I've no idea how lotus encrypts, sorry :-(
On Thu, 26 Apr 2001 12:10:20 GMT, "Tom St Denis"
<[EMAIL PROTECTED]> wrote:
>
>"cedric foll" <[EMAIL PROTECTED]> wrote in message
>news:[EMAIL PROTECTED]...
>> Hi,
>> (excuse my english, I'm french)
>> I would like writing a prog in C or Perl in order to crypt like lotus note
>> do with the e-mail http password.
>> For exemple :
>> 355E98E7C7B59BD810ED845AD0FD2FC4 = password
>> or
>> CD2D90E8E00D8A2A63A81F531EA8A9A3 = lotus
>> I read that it's the RC4 encryption's algorithm which is used, but this
>> algo need a keys in order to crypt, so if it's this algo that is used what
>> is the key ???
>> If anybody have information about this, it will help me (an URL or a
>> script with an explication).
>
>RC4 is a somewhat hard algorithm to break with a short key stream. If they
>use a small input key you may be able to brute force it, otherwise you will
>have to attack lotus somehow else.
>
>Tom
>
>
------------------------------
From: Volker Hetzer <[EMAIL PROTECTED]>
Subject: Re: What's up with counterpane.com
Date: Thu, 26 Apr 2001 14:40:47 +0200
Tom St Denis wrote:
>
> I used to look at Counterpane for some cool crypto stuff but lately their
> site has become (using Schneier's own words) more "Buzzword compliant" then
> before.
The labs page is the same as always, isn't it?
I almost never look at the other stuff.
Greetings!
Volker
--
They laughed at Galileo.

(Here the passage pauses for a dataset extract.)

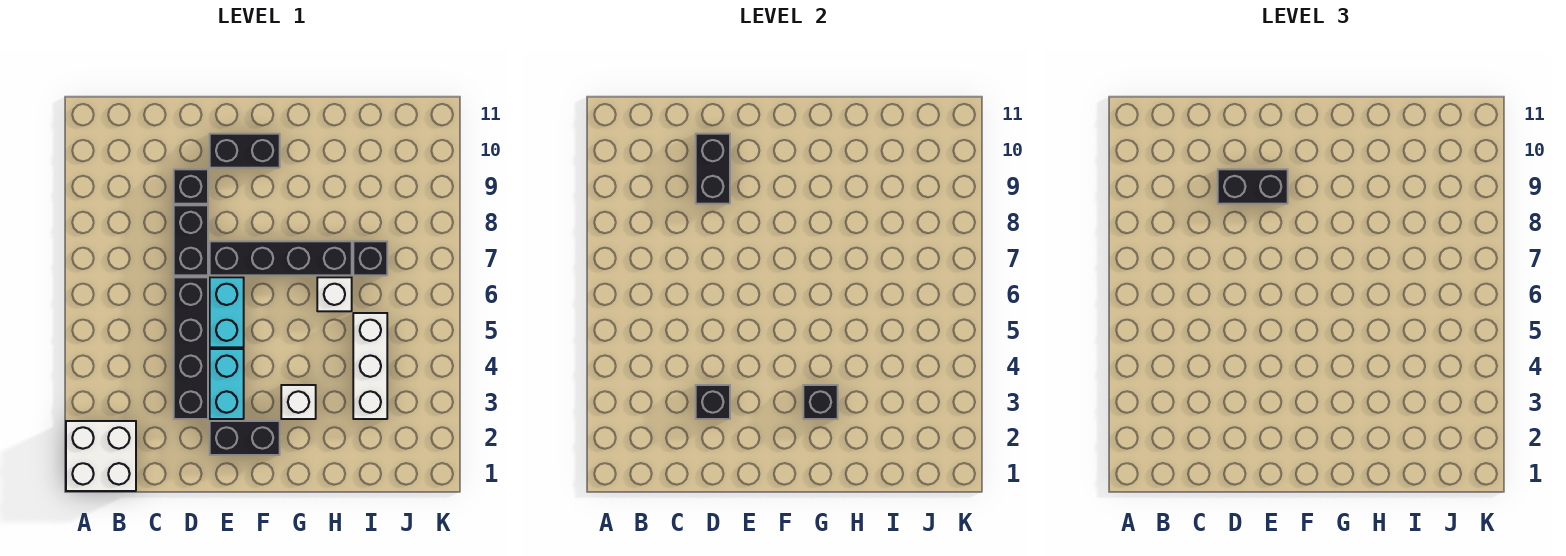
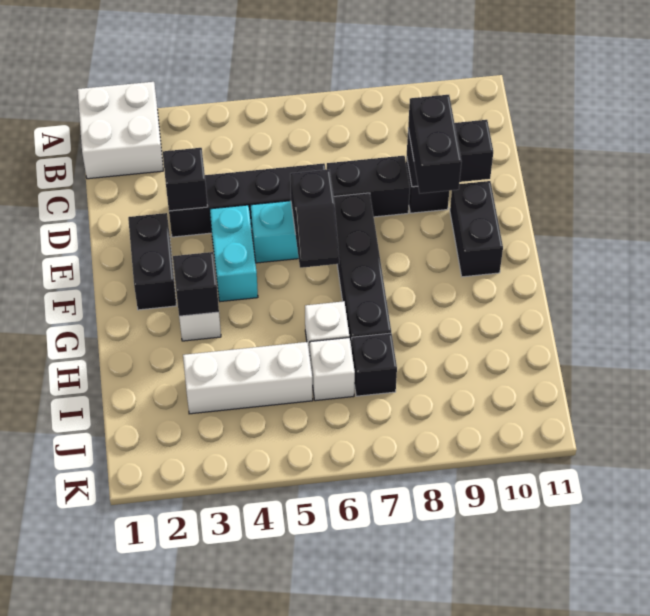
cyan 1x2 brick [210,349,244,419] -> cyan 1x2 brick turned to [210,205,258,302]
none -> black 1x2 slope [290,170,339,268]
none -> white 1x1 brick [310,338,355,401]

They laughed at Copernicus. They laughed at
Columbus. But remember, they also laughed at Bozo the Clown.
------------------------------
Reply-To: "Dirk Mahoney" <[EMAIL PROTECTED] (remove the _)>
From: "Dirk Mahoney" <[EMAIL PROTECTED] (remove the _)>
Subject: Re: RC4 Source Code
Date: Thu, 26 Apr 2001 12:28:33 GMT
> > Hi all,
> >
> > Can anyone point the way to RC4 source code written in C or C++?
>
> Do you have a description of RC4 handy? If you can't implement it
yourself
> you need some comp.sci classes.
>
> Tom
Tom,
Thank-you for that friendly and helpful reply. If I had a description
handy, I probably would have coded it. I hope all newcomers to sci.crypt
aren't 'spoken' to like that.
- Dirk
------------------------------
From: "Tom St Denis" <[EMAIL PROTECTED]>
Subject: Re: RC4 Source Code
Date: Thu, 26 Apr 2001 13:03:53 GMT
"Dirk Mahoney" <[EMAIL PROTECTED] (remove the _)> wrote in message
news:RvUF6.17883$[EMAIL PROTECTED]...
> > > Hi all,
> > >
> > > Can anyone point the way to RC4 source code written in C or C++?
> >
> > Do you have a description of RC4 handy? If you can't implement it
> yourself
> > you need some comp.sci classes.
> >
> > Tom
>
> Tom,
>
> Thank-you for that friendly and helpful reply. If I had a description
> handy, I probably would have coded it. I hope all newcomers to sci.crypt
> aren't 'spoken' to like that.
What you need than is a desk reference like HAC or AC2.
Tom
------------------------------
From: "Tom St Denis" <[EMAIL PROTECTED]>
Subject: Re: What's up with counterpane.com
Date: Thu, 26 Apr 2001 13:04:30 GMT
"Volker Hetzer" <[EMAIL PROTECTED]> wrote in message
news:[EMAIL PROTECTED]...
> Tom St Denis wrote:
> >
> > I used to look at Counterpane for some cool crypto stuff but lately
their
> > site has become (using Schneier's own words) more "Buzzword compliant"
then
> > before.
> The labs page is the same as always, isn't it?
> I almost never look at the other stuff.
Yeah the labs is up but even that is "media whore" ish. Bah. Their
research is cool, just they go about getting the word out wrong.